‘Last big push’
Research published in 2018 in the Environmental Research Letters journal analysed a much larger sample of 13,000 cities, big and small, finding 100 cities containing 11 per cent of the world’s population drove 18 per cent of its carbon footprint.
Still, the new analysis “contributes to the growing literature and our understanding of urban emissions”, said Yale University Geography and Urban Science professor Karen Seto, who co-authored the 2018 paper.
“It’s really difficult to compare apples to apples on city greenhouse gas emissions but you have to try, and the paper makes a pretty good effort,” added Dan Hoornweg, a professor at Ontario Tech University and former adviser to the World Bank on sustainable cities and climate change.
Chen said the new analysis was the first to look at megacity emissions reduction targets and progress in cutting back.
Sixty-eight of the cities – mostly in developed nations – had set absolute emissions reduction targets.
But only 30 of the 42 cities where progress was tracked in the study had shown a reduction.

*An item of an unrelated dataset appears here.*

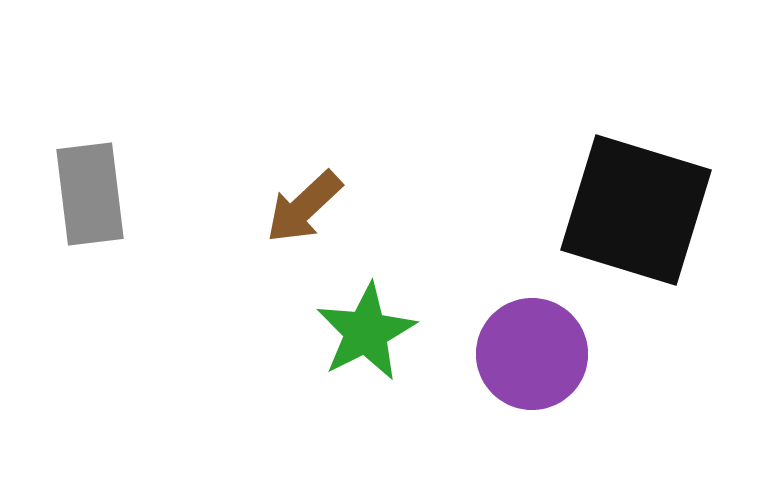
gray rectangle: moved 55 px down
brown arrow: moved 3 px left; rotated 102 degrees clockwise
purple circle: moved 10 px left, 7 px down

Most of them were in the United States and Europe.
The analysis confirms scientists’ expectations that whereas in China, cities with high per capita emissions are generally major manufacturing hubs, those in developed nations with the highest per capita rates tend to have strong levels of consumption.
While more developed economies in Europe and elsewhere can now grow without increasing emissions, the world is moving at different speeds, said Hoornweg.
“They generated a tonne of emissions on the way to get there and China is in that stage now. We know India is getting there at some point and the last big push in all of this will be Africa.”